Tech companies use “persuasive design” to hook; psychologists say it’s unethical - jchin
https://www.vox.com/2018/8/8/17664580/persuasive-technology-psychology
======
nojvek
> I don’t think the general public is aware of it. I have so many parents who
> say they’ve lost kids’ [attention] to social media, but they have never
> heard of Dr. Fogg, and they definitely haven’t heard of persuasive design.
> But you can go onto LinkedIn and find psychologists working for Facebook,
> Instagram, and tons of gaming companies.

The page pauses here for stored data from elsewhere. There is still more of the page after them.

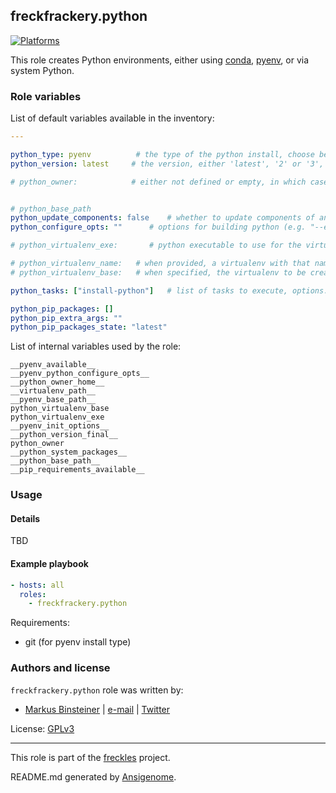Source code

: ## freckfrackery.python
<!-- This file was generated by Ansigenome. Do not edit this file directly but
     instead have a look at the files in the ./meta/ directory. -->

[![Platforms](http://img.shields.io/badge/platforms-debian%20/%20ubuntu-lightgrey.svg?style=flat)](#)


This role creates Python environments, either using [conda](https://conda.io), [pyenv](https://github.com/pyenv/pyenv), or via system Python.



### Role variables

List of default variables available in the inventory:

```YAML
---

python_type: pyenv          # the type of the python install, choose between 'auto', 'system', 'conda', 'pyenv'
python_version: latest     # the version, either 'latest', '2' or '3', or 2 (e.g. 2.7, 3.8) or 3 digit version

# python_owner:            # either not defined or empty, in which case the current user will be used, a username, or 'root' to indicate a system install. this setting might be ignored, depending on the type of install


# python_base_path
python_update_components: false    # whether to update components of an install, even if they are already present (git repos, etc)
python_configure_opts: ""      # options for building python (e.g. "--enable-shared")

# python_virtualenv_exe:       # python executable to use for the virtualenv

# python_virtualenv_name:   # when provided, a virtualenv with that name will be created
# python_virtualenv_base:   # when specified, the virtualenv to be created will use this as parent directory

python_tasks: ["install-python"]   # list of tasks to execute, options: 'install-python', 'create-virtualenv', 'install-python-package'

python_pip_packages: []
python_pip_extra_args: ""
python_pip_packages_state: "latest"
```

List of internal variables used by the role:

    __pyenv_available__
    __pyenv_python_configure_opts__
    __python_owner_home__
    __virtualenv_path__
    __pyenv_base_path__
    python_virtualenv_base
    python_virtualenv_exe
    __pyenv_init_options__
    __python_version_final__
    python_owner
    __python_system_packages__
    __python_base_path__
    __pip_requirements_available__
### Usage


#### Details
TBD

#### Example playbook

```YAML
- hosts: all
  roles:
    - freckfrackery.python
```


Requirements:
  - git (for pyenv install type)
### Authors and license

`freckfrackery.python` role was written by:

- [Markus Binsteiner](https://freckles.io) | [e-mail](mailto:makkus@frkl.io) | [Twitter](https://twitter.com/__frkl__)

License: [GPLv3](https://www.gnu.org/licenses/gpl-3.0.txt)

***
This role is part of the [freckles](https://freckles.io) project.

README.md generated by [Ansigenome](https://github.com/nickjj/ansigenome/).
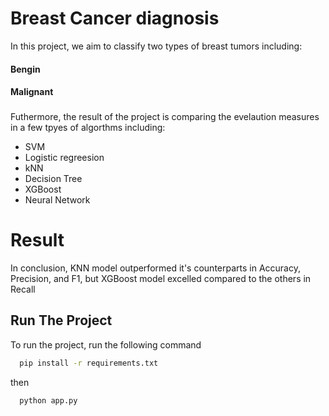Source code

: 
# Breast Cancer diagnosis

In this project, we aim to classify two types of breast tumors including:
#### Bengin
####  Malignant

### 
Futhermore, the result of the project is comparing the evelaution measures in a few tpyes of algorthms including:

- SVM
- Logistic regreesion
- kNN
- Decision Tree
- XGBoost
- Neural Network

# Result
In conclusion, KNN model outperformed it's counterparts in Accuracy, Precision, and F1, but XGBoost model excelled compared to the others in Recall


## Run The Project

To run the project, run the following command

```bash
  pip install -r requirements.txt
```
then
```bash
  python app.py
```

There are so many psychologists
> doing persuasive design at Microsoft’s Xbox — just look at their team list.

> where Facebook openly talked about exploiting the emotions of teens,
> [tracking teens feeling “insecure,” “worthless,” “stressed,” “useless,” and
> like a “failure”]. They were bragging to stakeholders about their ability to
> do this.

When I go to restaurants nowadays, the adults would have a conversation but
>50% the kids are glued to their personal ipads or parents phone playing
games, watching cartoons or something else.

There's so many things that hit for our attention daily it's kind of crazy.
When we have an entire generation of kids growing up glued to their
smartphones using only a couple of apps that bombard them with ads daily, I
wonder what happens?

I believe "commercial free childhood" campaign has a solid premise:
[https://www.commercialfreechildhood.org/](https://www.commercialfreechildhood.org/).
We should control Technology, not the other way round.